Colonial era photograph on display showing children in kitchen /Photo provided by museum

A museum official explained that these were the children of mine workers who worked in the kitchen in return for a plate of food. What this suggests is that food provisions for workers’ families were minimal. The museum panels explain to visitors that worker rations comprised 1375 grams of rice, 125 grams of salty fish, 250 grams of vegetables and 125 grams of lepeh lepeh or traditional food, per day.

Perhaps the most confronting and damning critique of colonialism in the museum comes through discussion of the position of orang rantai or convicts. This expression refers to convict workers who were forced to work with their necks, hands and feet chained to prevent them from escaping. The museum displays plaques from the gravestones of these workers that show only a number for each deceased prisoner.

A numbered gravestone of an unknown chained person on display at Goedang Ransoem Museum / Author

It is explained in the accompanying caption that ‘the numbers reflected the tattooed number marked on the body of each prisoner by the Dutch colonialists’. The caption emphasises the Dutch treatment of these people as ‘inhumane’, but also notes enduring stigmas towards them ‘because of the Dutch portrayal of these people as criminals or deviants’.

Local attitudes to convict workers have changed over time. The museum plaque also records that today some now consider them ‘heroes in the mining sector’ for helping to build the town. There is also consideration that these workers could have been imprisoned by the Dutch for a variety of reasons including political motives.

Decolonial subjects and decolonial approaches

The museum’s attention to the chained workers exposes a darker side of colonialism: the often invisible, and highly subaltern subjects: colonial labourers. Attention to these workers and the conditions under which they laboured to meet the demand for export products and build related infrastructure is not frequently profiled in colonial heritage sites.

The inclusion of stories of chained people in Sawahlunto heritage sites can be attributed to the pioneering research of Erwiza Erman (1999), whose social history of the mine first drew attention to these workers. Erman was also involved in the town’s heritage preservation. Narratives about these workers critically disrupt narratives of colonial industrial heritage as an unproblematised story of the arrival of progress and modernity in Indonesia.

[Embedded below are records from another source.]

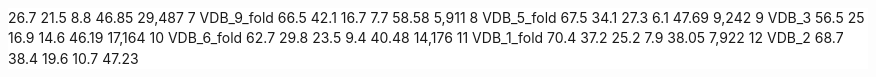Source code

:   <td>26.7</td>
  <td>21.5</td>
  <td>8.8</td>
  <td>46.85</td>
  <td>29,487</td>
</tr>
<tr>
  <td>7</td>
  <td>VDB_9_fold</td>
  <td>66.5</td>
  <td>42.1</td>
  <td>16.7</td>
  <td>7.7</td>
  <td>58.58</td>
  <td>5,911</td>
</tr>
<tr>
  <td>8</td>
  <td>VDB_5_fold</td>
  <td>67.5</td>
  <td>34.1</td>
  <td>27.3</td>
  <td>6.1</td>
  <td>47.69</td>
  <td>9,242</td>
</tr>
<tr>
  <td>9</td>
  <td>VDB_3</td>
  <td>56.5</td>
  <td>25</td>
  <td>16.9</td>
  <td>14.6</td>
  <td>46.19</td>
  <td>17,164</td>
</tr>
<tr>
  <td>10</td>
  <td>VDB_6_fold</td>
  <td>62.7</td>
  <td>29.8</td>
  <td>23.5</td>
  <td>9.4</td>
  <td>40.48</td>
  <td>14,176</td>
</tr>
<tr>
  <td>11</td>
  <td>VDB_1_fold</td>
  <td>70.4</td>
  <td>37.2</td>
  <td>25.2</td>
  <td>7.9</td>
  <td>38.05</td>
  <td>7,922</td>
</tr>
<tr>
  <td>12</td>
  <td>VDB_2</td>
  <td>68.7</td>
  <td>38.4</td>
  <td>19.6</td>
  <td>10.7</td>
  <td>47.23</td>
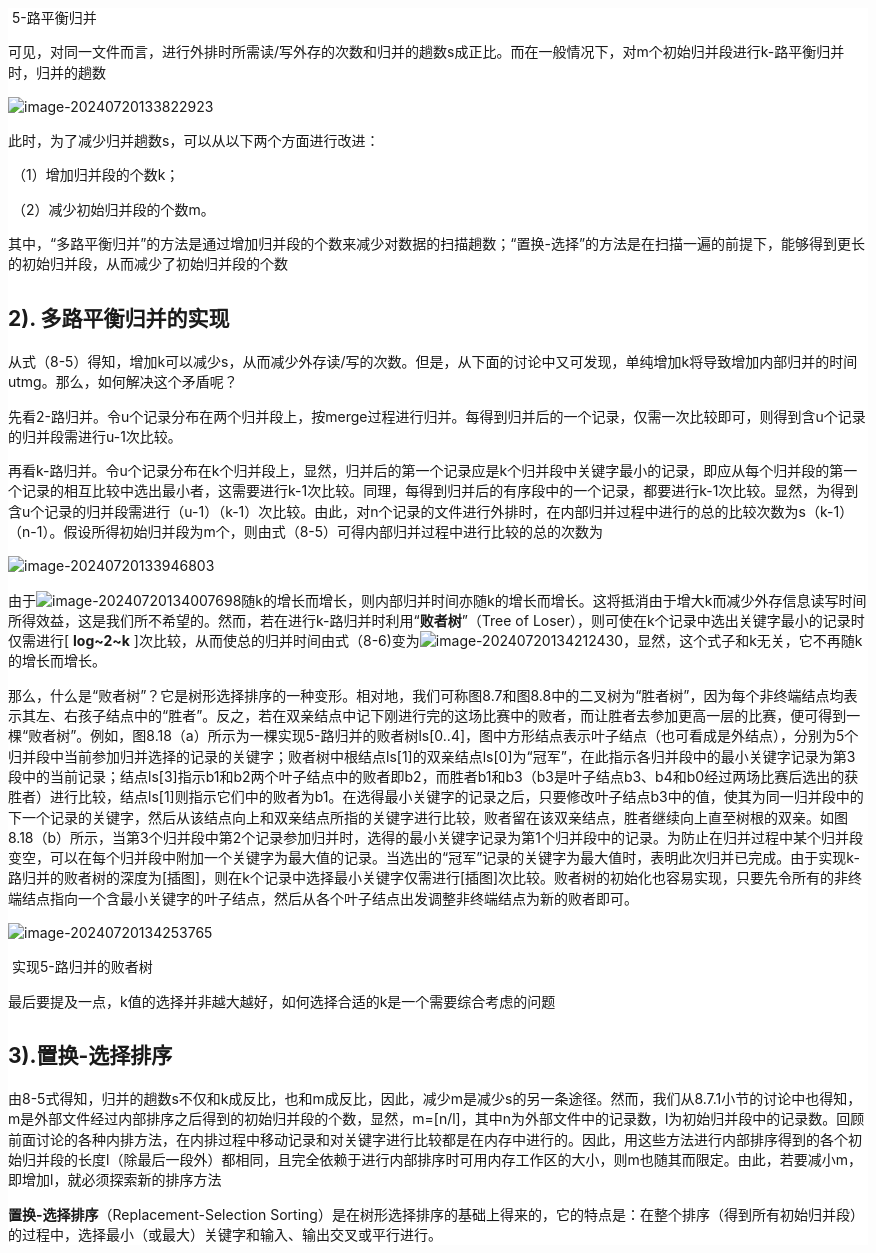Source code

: ​							5-路平衡归并

可见，对同一文件而言，进行外排时所需读/写外存的次数和归并的趟数s成正比。而在一般情况下，对m个初始归并段进行k-路平衡归并时，归并的趟数

![image-20240720133822923](D:/%E6%96%87%E6%A1%A3/%E7%AC%94%E8%AE%B0/%E6%8A%80%E6%9C%AF/image-20240720133822923.png)

此时，为了减少归并趟数s，可以从以下两个方面进行改进：

​		（1）增加归并段的个数k；

​		（2）减少初始归并段的个数m。

其中，“多路平衡归并”的方法是通过增加归并段的个数来减少对数据的扫描趟数；“置换-选择”的方法是在扫描一遍的前提下，能够得到更长的初始归并段，从而减少了初始归并段的个数

## 2). 多路平衡归并的实现

从式（8-5）得知，增加k可以减少s，从而减少外存读/写的次数。但是，从下面的讨论中又可发现，单纯增加k将导致增加内部归并的时间utmg。那么，如何解决这个矛盾呢？

先看2-路归并。令u个记录分布在两个归并段上，按merge过程进行归并。每得到归并后的一个记录，仅需一次比较即可，则得到含u个记录的归并段需进行u-1次比较。

再看k-路归并。令u个记录分布在k个归并段上，显然，归并后的第一个记录应是k个归并段中关键字最小的记录，即应从每个归并段的第一个记录的相互比较中选出最小者，这需要进行k-1次比较。同理，每得到归并后的有序段中的一个记录，都要进行k-1次比较。显然，为得到含u个记录的归并段需进行（u-1）（k-1）次比较。由此，对n个记录的文件进行外排时，在内部归并过程中进行的总的比较次数为s（k-1）（n-1）。假设所得初始归并段为m个，则由式（8-5）可得内部归并过程中进行比较的总的次数为

![image-20240720133946803](D:/%E6%96%87%E6%A1%A3/%E7%AC%94%E8%AE%B0/%E6%8A%80%E6%9C%AF/image-20240720133946803.png)

由于![image-20240720134007698](D:/%E6%96%87%E6%A1%A3/%E7%AC%94%E8%AE%B0/%E6%8A%80%E6%9C%AF/image-20240720134007698.png)随k的增长而增长，则内部归并时间亦随k的增长而增长。这将抵消由于增大k而减少外存信息读写时间所得效益，这是我们所不希望的。然而，若在进行k-路归并时利用“**败者树**”（Tree of Loser），则可使在k个记录中选出关键字最小的记录时仅需进行[  **log~2~k**  ]次比较，从而使总的归并时间由式（8-6)变为![image-20240720134212430](D:/%E6%96%87%E6%A1%A3/%E7%AC%94%E8%AE%B0/%E6%8A%80%E6%9C%AF/image-20240720134212430.png)，显然，这个式子和k无关，它不再随k的增长而增长。

那么，什么是“败者树”？它是树形选择排序的一种变形。相对地，我们可称图8.7和图8.8中的二叉树为“胜者树”，因为每个非终端结点均表示其左、右孩子结点中的“胜者”。反之，若在双亲结点中记下刚进行完的这场比赛中的败者，而让胜者去参加更高一层的比赛，便可得到一棵“败者树”。例如，图8.18（a）所示为一棵实现5-路归并的败者树ls[0..4]，图中方形结点表示叶子结点（也可看成是外结点），分别为5个归并段中当前参加归并选择的记录的关键字；败者树中根结点ls[1]的双亲结点ls[0]为“冠军”，在此指示各归并段中的最小关键字记录为第3段中的当前记录；结点ls[3]指示b1和b2两个叶子结点中的败者即b2，而胜者b1和b3（b3是叶子结点b3、b4和b0经过两场比赛后选出的获胜者）进行比较，结点ls[1]则指示它们中的败者为b1。在选得最小关键字的记录之后，只要修改叶子结点b3中的值，使其为同一归并段中的下一个记录的关键字，然后从该结点向上和双亲结点所指的关键字进行比较，败者留在该双亲结点，胜者继续向上直至树根的双亲。如图8.18（b）所示，当第3个归并段中第2个记录参加归并时，选得的最小关键字记录为第1个归并段中的记录。为防止在归并过程中某个归并段变空，可以在每个归并段中附加一个关键字为最大值的记录。当选出的“冠军”记录的关键字为最大值时，表明此次归并已完成。由于实现k-路归并的败者树的深度为[插图]，则在k个记录中选择最小关键字仅需进行[插图]次比较。败者树的初始化也容易实现，只要先令所有的非终端结点指向一个含最小关键字的叶子结点，然后从各个叶子结点出发调整非终端结点为新的败者即可。

![image-20240720134253765](D:/%E6%96%87%E6%A1%A3/%E7%AC%94%E8%AE%B0/%E6%8A%80%E6%9C%AF/image-20240720134253765.png)

​						实现5-路归并的败者树

最后要提及一点，k值的选择并非越大越好，如何选择合适的k是一个需要综合考虑的问题

## 3).置换-选择排序

由8-5式得知，归并的趟数s不仅和k成反比，也和m成反比，因此，减少m是减少s的另一条途径。然而，我们从8.7.1小节的讨论中也得知，m是外部文件经过内部排序之后得到的初始归并段的个数，显然，m=[n/l]，其中n为外部文件中的记录数，l为初始归并段中的记录数。回顾前面讨论的各种内排方法，在内排过程中移动记录和对关键字进行比较都是在内存中进行的。因此，用这些方法进行内部排序得到的各个初始归并段的长度l（除最后一段外）都相同，且完全依赖于进行内部排序时可用内存工作区的大小，则m也随其而限定。由此，若要减小m，即增加l，就必须探索新的排序方法

**置换-选择排序**（Replacement-Selection Sorting）是在树形选择排序的基础上得来的，它的特点是：在整个排序（得到所有初始归并段）的过程中，选择最小（或最大）关键字和输入、输出交叉或平行进行。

In 2013, the town’s social history was also highlighted in a temporary exhibition called ‘Stories from Ombilin,’ which focused on oral history and intangible heritage such as unique cultural practices. The exhibition drew attention to how migration related to mine work led to the formation of a multiethnic community in Sawahlunto. The chained workers, for example, were of Javanese, Batak, Sundanese, Madurese, Chinese and Minangkabau backgrounds. This led to the development of a new shared language called bahasa tangsi, barracks language, so that workers could more easily communicate.

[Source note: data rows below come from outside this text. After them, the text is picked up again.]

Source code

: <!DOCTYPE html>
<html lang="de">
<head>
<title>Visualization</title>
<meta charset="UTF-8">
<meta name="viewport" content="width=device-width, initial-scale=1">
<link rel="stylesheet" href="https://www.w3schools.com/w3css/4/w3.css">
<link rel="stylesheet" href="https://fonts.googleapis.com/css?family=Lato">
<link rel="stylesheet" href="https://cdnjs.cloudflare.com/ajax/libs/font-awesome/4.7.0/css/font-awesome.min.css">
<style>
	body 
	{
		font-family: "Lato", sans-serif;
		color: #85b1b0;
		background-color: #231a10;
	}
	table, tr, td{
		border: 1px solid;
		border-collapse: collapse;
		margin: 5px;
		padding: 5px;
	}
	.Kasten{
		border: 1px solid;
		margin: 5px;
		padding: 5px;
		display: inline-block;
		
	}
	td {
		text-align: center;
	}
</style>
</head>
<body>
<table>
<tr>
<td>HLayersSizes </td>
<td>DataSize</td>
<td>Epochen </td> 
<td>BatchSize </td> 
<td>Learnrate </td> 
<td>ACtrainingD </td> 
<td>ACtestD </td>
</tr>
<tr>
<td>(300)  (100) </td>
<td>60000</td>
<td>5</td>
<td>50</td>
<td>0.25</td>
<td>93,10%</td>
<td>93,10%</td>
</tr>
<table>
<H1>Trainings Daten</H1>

By drawing attention to these aspects of cultural formation the museum curators have taken a more community-centred approach to history that tells stories about local adaptation and resilience to colonial rule and displacement, rather than focusing the narrative on Dutch agency and change. This is another important decolonial aspect of the museum.

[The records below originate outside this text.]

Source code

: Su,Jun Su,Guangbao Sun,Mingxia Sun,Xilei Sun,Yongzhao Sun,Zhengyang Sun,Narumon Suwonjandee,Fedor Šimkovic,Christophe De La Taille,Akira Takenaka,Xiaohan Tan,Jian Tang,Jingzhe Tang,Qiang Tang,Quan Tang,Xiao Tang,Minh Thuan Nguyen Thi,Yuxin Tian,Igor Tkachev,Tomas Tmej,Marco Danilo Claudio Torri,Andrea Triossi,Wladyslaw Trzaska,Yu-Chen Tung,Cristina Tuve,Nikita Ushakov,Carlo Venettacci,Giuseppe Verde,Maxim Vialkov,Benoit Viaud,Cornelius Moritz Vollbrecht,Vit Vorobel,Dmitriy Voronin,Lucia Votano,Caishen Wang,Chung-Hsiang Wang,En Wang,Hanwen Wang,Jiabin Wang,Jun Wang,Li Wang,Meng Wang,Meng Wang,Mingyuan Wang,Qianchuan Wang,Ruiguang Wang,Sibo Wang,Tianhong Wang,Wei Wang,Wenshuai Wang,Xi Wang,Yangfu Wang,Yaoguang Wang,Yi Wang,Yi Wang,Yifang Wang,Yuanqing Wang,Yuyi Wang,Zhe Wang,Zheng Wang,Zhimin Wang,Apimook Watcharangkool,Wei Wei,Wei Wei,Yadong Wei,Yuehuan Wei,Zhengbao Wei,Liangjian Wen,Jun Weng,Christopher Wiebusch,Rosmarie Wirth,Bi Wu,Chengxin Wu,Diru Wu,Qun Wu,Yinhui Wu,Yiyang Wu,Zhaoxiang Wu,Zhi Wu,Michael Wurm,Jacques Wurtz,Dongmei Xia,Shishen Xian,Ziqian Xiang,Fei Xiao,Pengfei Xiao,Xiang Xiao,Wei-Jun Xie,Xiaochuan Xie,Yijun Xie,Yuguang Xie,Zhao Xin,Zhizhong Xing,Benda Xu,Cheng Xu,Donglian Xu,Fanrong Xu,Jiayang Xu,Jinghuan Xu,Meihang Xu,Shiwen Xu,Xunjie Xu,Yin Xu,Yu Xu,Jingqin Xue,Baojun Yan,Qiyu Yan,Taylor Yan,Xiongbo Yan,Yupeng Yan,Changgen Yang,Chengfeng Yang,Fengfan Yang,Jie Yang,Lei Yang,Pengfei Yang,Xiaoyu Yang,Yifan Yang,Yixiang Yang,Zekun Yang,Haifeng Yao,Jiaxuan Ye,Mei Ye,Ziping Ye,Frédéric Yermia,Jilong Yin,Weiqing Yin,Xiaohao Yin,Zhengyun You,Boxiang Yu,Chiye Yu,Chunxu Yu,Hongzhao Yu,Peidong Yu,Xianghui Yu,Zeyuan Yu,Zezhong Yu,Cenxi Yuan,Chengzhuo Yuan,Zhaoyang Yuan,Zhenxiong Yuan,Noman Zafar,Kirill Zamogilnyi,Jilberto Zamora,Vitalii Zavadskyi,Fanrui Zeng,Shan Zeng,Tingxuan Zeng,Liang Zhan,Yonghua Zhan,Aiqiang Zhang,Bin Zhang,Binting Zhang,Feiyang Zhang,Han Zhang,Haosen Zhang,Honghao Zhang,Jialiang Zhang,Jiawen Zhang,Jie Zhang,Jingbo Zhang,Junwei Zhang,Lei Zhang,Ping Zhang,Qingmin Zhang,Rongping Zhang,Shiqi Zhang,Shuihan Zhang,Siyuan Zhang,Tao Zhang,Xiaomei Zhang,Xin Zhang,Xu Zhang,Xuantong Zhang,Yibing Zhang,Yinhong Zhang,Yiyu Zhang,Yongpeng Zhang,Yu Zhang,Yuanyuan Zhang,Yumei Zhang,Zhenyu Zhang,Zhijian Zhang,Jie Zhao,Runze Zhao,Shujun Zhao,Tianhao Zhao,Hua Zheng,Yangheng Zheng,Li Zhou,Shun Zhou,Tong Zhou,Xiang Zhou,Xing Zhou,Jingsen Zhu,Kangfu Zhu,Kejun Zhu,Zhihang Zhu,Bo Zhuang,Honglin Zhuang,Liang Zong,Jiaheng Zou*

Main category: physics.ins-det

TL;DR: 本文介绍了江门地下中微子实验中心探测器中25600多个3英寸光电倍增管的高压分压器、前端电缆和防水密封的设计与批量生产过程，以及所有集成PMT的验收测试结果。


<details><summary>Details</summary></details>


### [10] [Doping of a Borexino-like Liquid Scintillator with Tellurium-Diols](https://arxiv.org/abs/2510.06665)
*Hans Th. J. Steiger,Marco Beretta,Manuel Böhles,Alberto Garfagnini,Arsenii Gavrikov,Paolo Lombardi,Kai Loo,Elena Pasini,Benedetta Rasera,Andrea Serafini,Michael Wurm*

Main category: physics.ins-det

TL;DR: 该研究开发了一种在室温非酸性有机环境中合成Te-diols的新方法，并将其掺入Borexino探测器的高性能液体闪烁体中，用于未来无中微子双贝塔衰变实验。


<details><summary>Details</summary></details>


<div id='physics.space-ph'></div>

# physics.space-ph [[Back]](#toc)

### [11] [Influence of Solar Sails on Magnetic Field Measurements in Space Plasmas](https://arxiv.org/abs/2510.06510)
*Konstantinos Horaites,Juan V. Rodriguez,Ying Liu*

Overall, the Goedang Ransoem Museum suggests some interesting directions future museums in Indonesia might take to evaluate colonial history more critically, and bring to the forefront local perspectives and histories, rather than fall back on a tendency to narrate history from above. A decolonial approach to history also requires a critical evaluation of the celebration of industrial heritage and colonially introduced technology as equivalent to progress and development, especially in light of new awareness about the link between industrialisation and climate change.